Repenser la notion de pouvoir

Les étudiants mobilisés contre le projet de loi « Travail » le savent bien. Qu’ils soient militants de longue date au sein des organisations, ou nouveaux venus, indépendants comme on les appelle, tous comprennent que ce mouvement – du 9 mars, du printemps de Paris 1 – est avant tout le lieu d’une réappropriation. Celle-ci est largement pensée comme dépendante de moyens d’actions comme l’occupation d’espaces universitaires, urbains et numériques. Ces lieux sont ceux de la diffusion, dans une société ou la communication de masse reste le moyen le plus efficacement reconnu de convaincre. Cependant penser la réappropriation de ces lieux comme un moyen est problématique puisque cela inscrit tout acte politique dans une forme de pouvoir structurellement verrouillée. L’objet de cette tribune est de remettre en question une certaine conception du pouvoir qui répartit arbitrairement entre moyens et fins, et qui travaille silencieusement à saper toute tentative de transformation sociétale, qu’elle soit intellectuelle ou pratique.

L’ouverture des lieux

  Alors que dans le dernier numéro de Manières de voir, l’équipe du Monde diplomatique appelle à « faire sauter le verrou médiatique », on comprend que la réappropriation de l’espace médiatique français est conçue comme la première étape vers l’émancipation politique des personnes (et des biens?). Il s’agit pour Pierre Rimbert et Serge Halimi de fournir les moyens à leurs lecteurs de s’informer en contournant les lieux monopolisés par le pouvoir politique en place, et d’offrir une tribune à repenser la liberté de la presse. L’ouverture du verrou essentiel qu’est le « quatrième pouvoir », mis en place par les industriels et les têtes à penser de la bureaucratie politique, est une condition première au nivellement de la possibilité d’expression.

En ce sens, nous évoquons régulièrement la réappropriation de l’Université par ses « usagers » : ce sont les étudiants et les personnels, enseignants et administratifs, qui sont les plus aptes à faire fonctionner une université libre, dont l’émancipation est gage de la production de savoirs nouveaux et insoumis aux idéologies comme de la diffusion des savoirs anciens et de leurs possibles remises en questions. Donner la possibilité aux étudiants de participer activement à la vie de l’Université en dehors de comités dont l’immense majorité n’a pas vent – par manque d’une information transparente, nous y reviendrons – c’est encore suivre ce principe d’ouverture des lieux.
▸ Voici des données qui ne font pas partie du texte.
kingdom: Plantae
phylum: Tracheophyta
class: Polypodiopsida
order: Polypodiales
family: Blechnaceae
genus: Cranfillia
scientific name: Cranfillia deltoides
Dans le « monde du travail » cantonné à la production de la rentabilité, comme dans une sphère inviolable, qui n’est en fait que l’émanation d’une idéologie minoritaire qui a su s’imposer en confisquant les lieux du pouvoir, de nombreuses voix s’élèvent également pour l’émancipation du travail, la remise du pouvoir réel entre les mains de ceux qui produisent. Ce ne sont pas les moyens de production contrairement à ce qu’a pu mettre en avant la pensée alternative dominante du XXe siècle, qu’il faut restituer aux travailleurs – car la matière échappe à tous – mais les moyens de conception. C’est en partant du principe que ceux qui vivent et travaillent quelque part, sont les plus aptes à déterminer ce que sont leurs besoins et les pratiques qui y répondent, que l’ouverture des lieux du travail pourra se faire.
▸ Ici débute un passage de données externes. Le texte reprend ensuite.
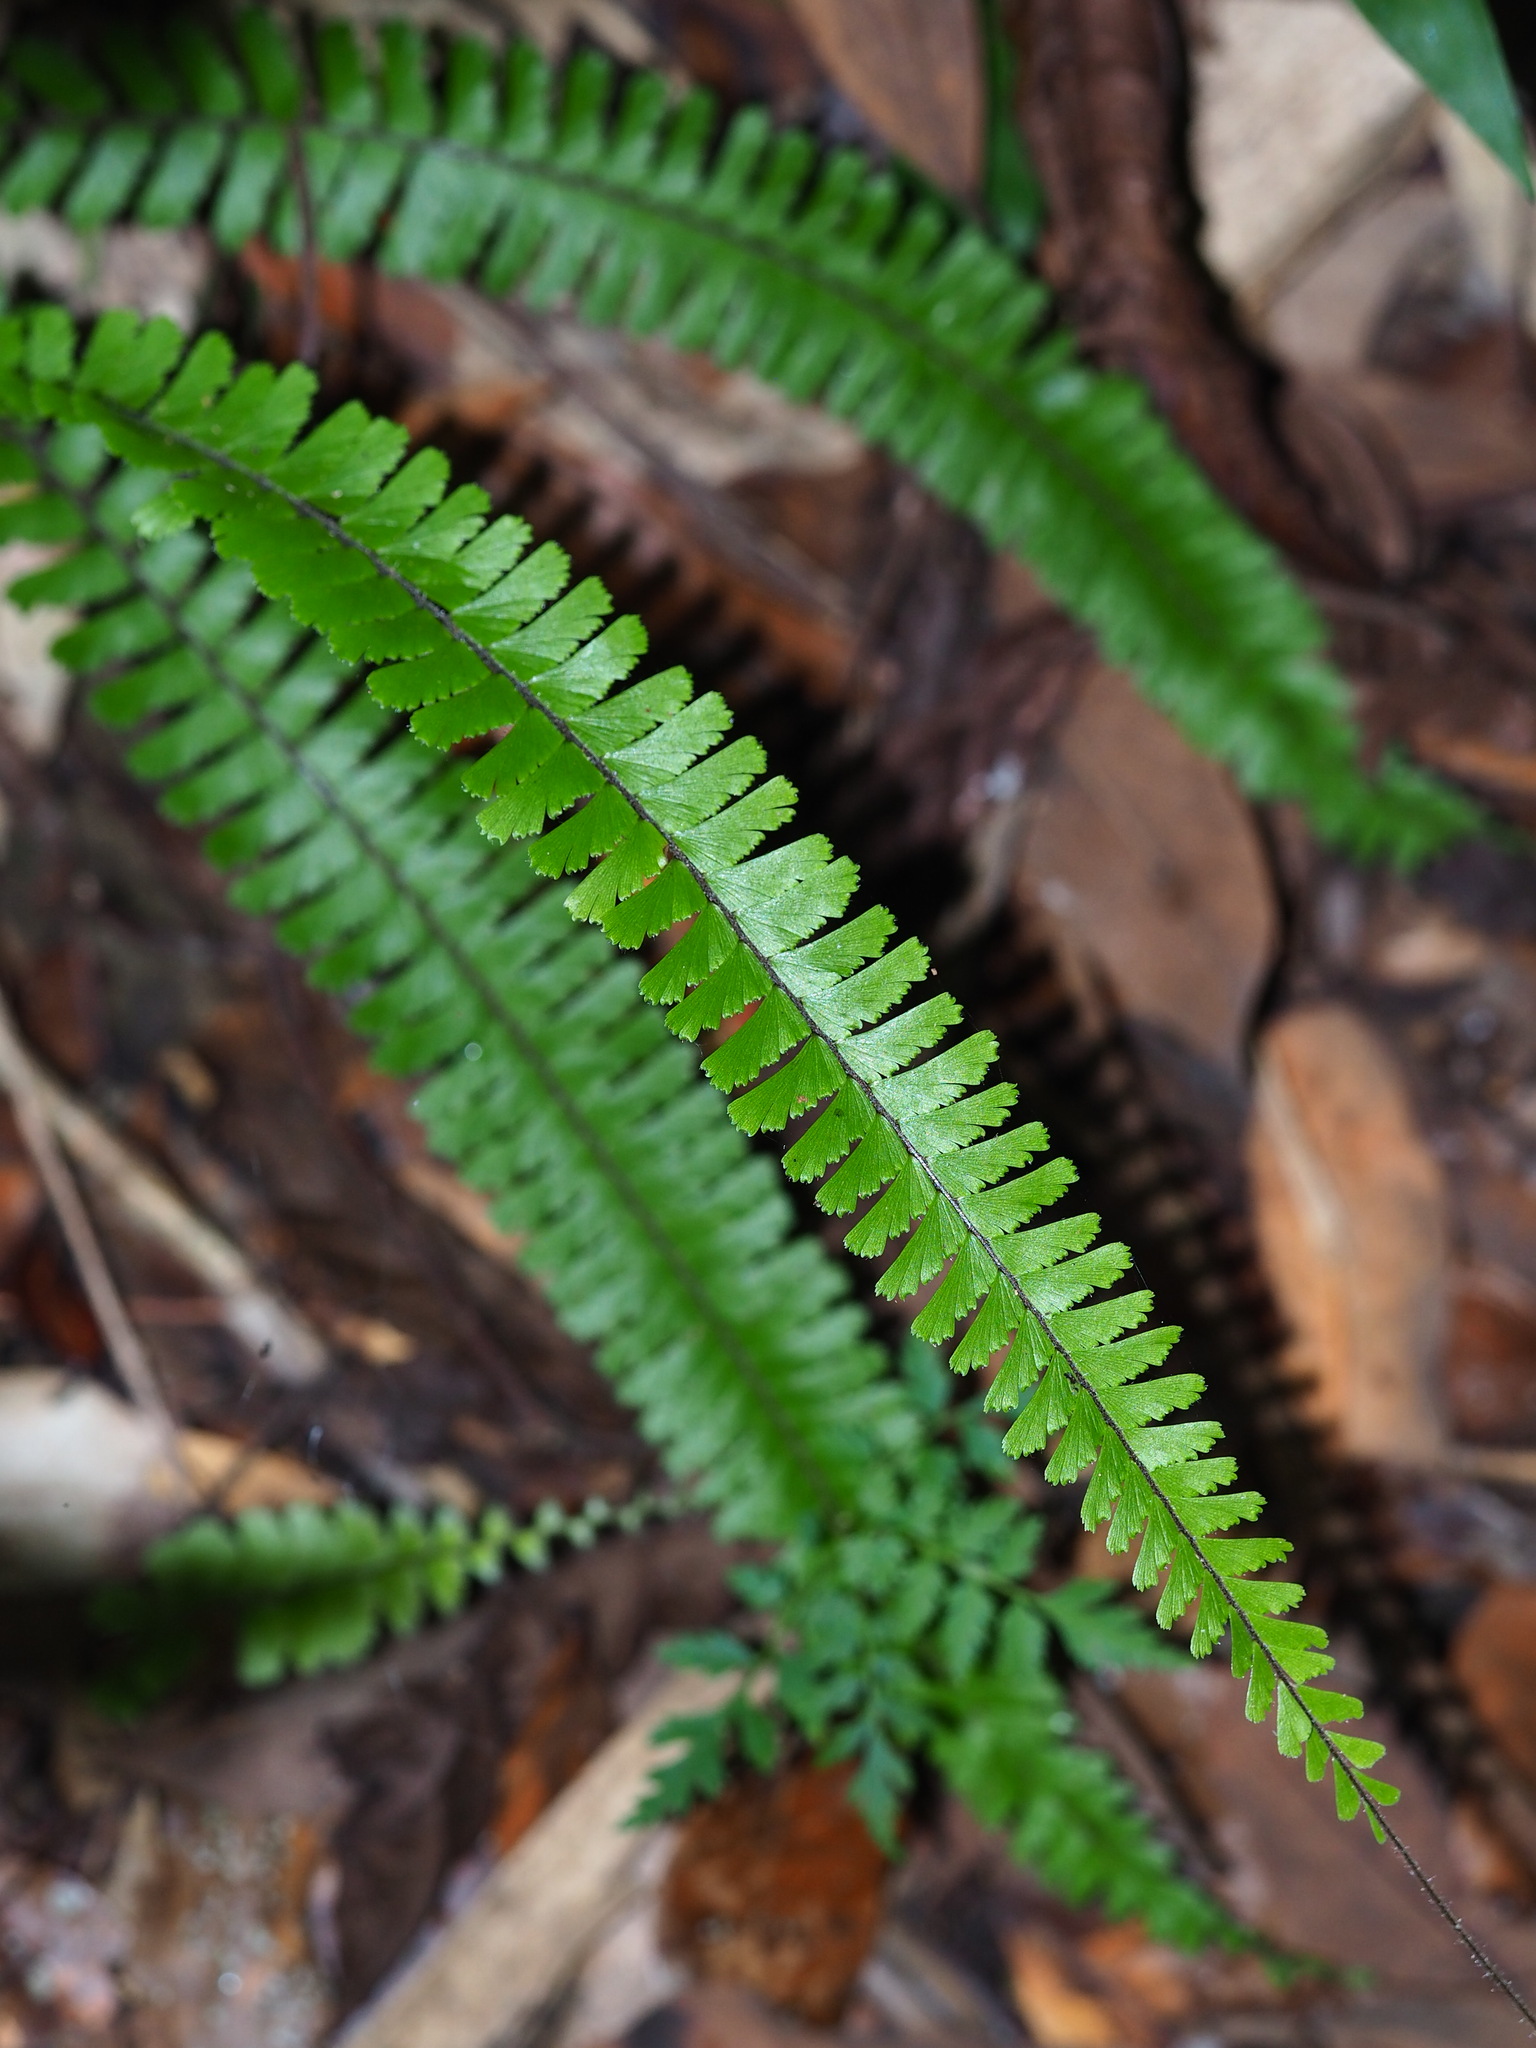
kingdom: Plantae
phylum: Tracheophyta
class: Polypodiopsida
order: Polypodiales
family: Pteridaceae
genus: Adiantum
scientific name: Adiantum caudatum
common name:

La question de l’espace public

  Mais il reste encore un lieu dont la réappropriation par ses « usagers » est conceptuellement placée loin des enjeux de pouvoir par ceux qui le détiennent. Faut-il donner une autre preuve que le nom qu’on lui assigne : « l’espace public » ? Cet espace, qui devrait être le lieu premier de la vie sociale, celui ou les liens entre les personnes et leurs idées doivent se nouer, est aujourd’hui conçu et transformé par les pouvoirs « publics » comme un espace de distribution des espaces privés. La propagande a tellement bien fonctionné – faut-il préciser que par le biais de la télévision, elle a déversée l’esprit de la publicité de la vie politique dans les espaces privés – qu’aujourd’hui les riverains ont la primauté de la dénonciation alors qu’eux-même choisissent de ne pas investir politiquement les espaces qu’ils dédient à la circulation des biens et des personnes [1]. Dans ces espaces là aussi, nous sommes réduits au statut d’usagers.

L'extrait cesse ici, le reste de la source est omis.